Daughter and Mother

Posted on 15 November 2004

Daughter and Mother
Daughter and Mother,
originally uploaded by Barbara Y.

“The Universe is worked and guided from within outwards.
As above so it is below, as in heaven so on earth;
and man – the microcosm and miniature copy of the macrocosm
- is the living witness to this Universal Law and to the mode of its action.”
-Madame H.P. Blavatsky, The Secret Doctrine, 1888

Who is the mother? Who is the daughter? If I define “mother” as “educator”, I’d say that, throughout our eighteen years together, Gill and I keep exchanging roles.

As I write this, another thought comes to mind – that of Adrienne Rich and her idea that truth is complex. I see that sometimes Gill and I are both mothers and, at other times, both daughters.

She sent me an email yesterday, after a discussion with two fellow journalist students the night before. Like me, Gill has no great love of reading about world events, especially politics, in the newspaper or on the internet. She wonders if it’s all right to follow her natural bent. “Yes,” was my response.

I have felt a lot of guilt over the years about not reading the newspaper that comes to our door each morning. I’ve tried but, in truth, it bores me. I would never have admitted this a few years ago. I felt stupid because I knew little of what was happening in the world and what I knew came from Rob. “Oh pathetic little housewife,” played through my brain.
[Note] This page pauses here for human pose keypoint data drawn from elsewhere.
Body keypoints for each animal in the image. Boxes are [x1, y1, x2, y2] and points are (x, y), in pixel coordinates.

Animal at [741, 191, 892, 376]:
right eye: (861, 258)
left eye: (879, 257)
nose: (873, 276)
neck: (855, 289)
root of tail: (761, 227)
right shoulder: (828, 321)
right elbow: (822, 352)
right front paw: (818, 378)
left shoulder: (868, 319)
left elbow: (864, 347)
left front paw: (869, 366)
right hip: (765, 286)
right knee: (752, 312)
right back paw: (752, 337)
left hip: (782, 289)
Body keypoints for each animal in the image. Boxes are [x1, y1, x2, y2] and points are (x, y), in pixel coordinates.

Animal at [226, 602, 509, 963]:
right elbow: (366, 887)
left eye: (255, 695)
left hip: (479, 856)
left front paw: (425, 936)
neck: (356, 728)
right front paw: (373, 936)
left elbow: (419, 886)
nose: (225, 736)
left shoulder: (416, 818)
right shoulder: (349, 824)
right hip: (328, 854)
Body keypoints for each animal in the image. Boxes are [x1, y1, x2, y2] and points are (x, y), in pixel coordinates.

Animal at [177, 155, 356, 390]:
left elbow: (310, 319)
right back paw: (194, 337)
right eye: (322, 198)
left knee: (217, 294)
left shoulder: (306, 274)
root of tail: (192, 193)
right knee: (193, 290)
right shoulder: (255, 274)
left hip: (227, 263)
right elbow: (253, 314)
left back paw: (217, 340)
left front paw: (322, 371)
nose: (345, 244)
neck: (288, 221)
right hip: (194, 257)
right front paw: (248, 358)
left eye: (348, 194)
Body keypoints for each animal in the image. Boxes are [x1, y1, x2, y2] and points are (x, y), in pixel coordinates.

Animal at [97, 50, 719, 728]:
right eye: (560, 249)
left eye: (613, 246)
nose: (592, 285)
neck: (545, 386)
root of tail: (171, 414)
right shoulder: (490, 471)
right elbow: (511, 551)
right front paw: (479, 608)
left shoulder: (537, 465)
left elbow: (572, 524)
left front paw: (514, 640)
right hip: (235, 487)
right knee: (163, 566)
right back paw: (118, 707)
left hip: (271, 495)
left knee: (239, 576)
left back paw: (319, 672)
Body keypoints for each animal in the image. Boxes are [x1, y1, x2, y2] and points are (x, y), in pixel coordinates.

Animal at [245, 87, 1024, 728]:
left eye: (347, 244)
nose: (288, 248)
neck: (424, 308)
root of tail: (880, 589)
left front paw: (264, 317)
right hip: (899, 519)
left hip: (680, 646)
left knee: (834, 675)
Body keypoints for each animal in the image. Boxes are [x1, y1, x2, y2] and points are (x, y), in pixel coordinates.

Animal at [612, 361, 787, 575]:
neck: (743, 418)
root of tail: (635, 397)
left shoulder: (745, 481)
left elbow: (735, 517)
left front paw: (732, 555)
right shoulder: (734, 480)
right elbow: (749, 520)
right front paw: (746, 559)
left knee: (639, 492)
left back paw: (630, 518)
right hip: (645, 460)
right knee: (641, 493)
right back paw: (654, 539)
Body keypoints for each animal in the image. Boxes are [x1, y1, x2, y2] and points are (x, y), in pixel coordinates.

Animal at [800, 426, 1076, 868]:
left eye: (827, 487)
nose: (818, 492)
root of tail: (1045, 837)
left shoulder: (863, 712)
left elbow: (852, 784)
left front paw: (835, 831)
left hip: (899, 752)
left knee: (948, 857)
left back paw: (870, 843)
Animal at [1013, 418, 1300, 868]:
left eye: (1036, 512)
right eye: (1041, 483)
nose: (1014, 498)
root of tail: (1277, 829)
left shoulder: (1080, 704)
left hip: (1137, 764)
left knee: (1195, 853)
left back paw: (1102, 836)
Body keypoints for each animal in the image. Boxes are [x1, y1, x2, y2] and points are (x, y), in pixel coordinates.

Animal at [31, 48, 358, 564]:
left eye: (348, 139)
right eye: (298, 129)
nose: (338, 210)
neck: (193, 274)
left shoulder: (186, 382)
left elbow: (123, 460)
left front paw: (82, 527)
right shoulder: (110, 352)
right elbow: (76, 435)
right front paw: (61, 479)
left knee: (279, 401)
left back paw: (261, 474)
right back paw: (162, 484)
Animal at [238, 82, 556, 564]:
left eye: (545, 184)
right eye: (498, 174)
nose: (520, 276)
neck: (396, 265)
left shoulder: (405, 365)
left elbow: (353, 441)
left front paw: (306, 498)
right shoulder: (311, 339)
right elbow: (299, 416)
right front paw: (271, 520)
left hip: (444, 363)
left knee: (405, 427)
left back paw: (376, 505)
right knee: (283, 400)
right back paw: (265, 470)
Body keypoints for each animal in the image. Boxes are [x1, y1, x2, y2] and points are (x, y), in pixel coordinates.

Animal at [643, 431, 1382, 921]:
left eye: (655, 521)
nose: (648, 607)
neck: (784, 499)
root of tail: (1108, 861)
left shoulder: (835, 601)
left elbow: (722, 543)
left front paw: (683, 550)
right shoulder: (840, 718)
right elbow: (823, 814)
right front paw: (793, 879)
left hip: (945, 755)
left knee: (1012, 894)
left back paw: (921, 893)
And then I discovered through writing, through living in France, through extraordinary friends, that I am not stupid, that my passion lies elsewhere, is more personal. I love reading about body and mind. I love fiction and poetry – usually written by women (but not always) – that speaks from the personal, that shows me another way of interpreting the world.

I probably sound like an idiot trying to discuss this topic but what the hell.

It takes all kinds to live in this world. And there is so much to learn. I can’t take it all in. There are only so many hours in my day.

So the way I’ve come to accept my limitations is this. I have divided the people in the world into two types. (This is probably not original but I now own it.) Some look at the world – the macrocosm – and filter what affects them personally. They see from the outside to their inside.

I see the world as a microcosm – the personal – from my inside to the outside world at large. Sometimes or probably often I don’t think about the world at all. I just trust that I’m part of it. I start from me and see how the outside world thwarts or encourages me. Others first look at the world and see how it thwarts or encourages them personally.

It’s useless feeling deficient. I must listen to my own words. Rob said that the most interesting news stories are those told from a personal point of view. I learn about the world beyond myself through listening to Rob and those of my friends who are passionate about the news, who see the larger picture. I allow myself to sit quietly and not contribute. There is nothing wrong with preferring the oral tradition, there is nothing wrong with being ignorant.

I remember one night in France, a number of years ago, when four intellectuals, four PHDs, sat around discussing philosophers that I’d never heard of and feeling like an idiot. I envied their European educations, their knowledge, their quickness of thought. I introduced a light-hearted topic and one woman present laughed and called me a fool. I ran from the table. Later she told me that it was a compliment.

Since that time, I try not to judge myself or grade myself (Helen Luke’s idea). I am not always successful.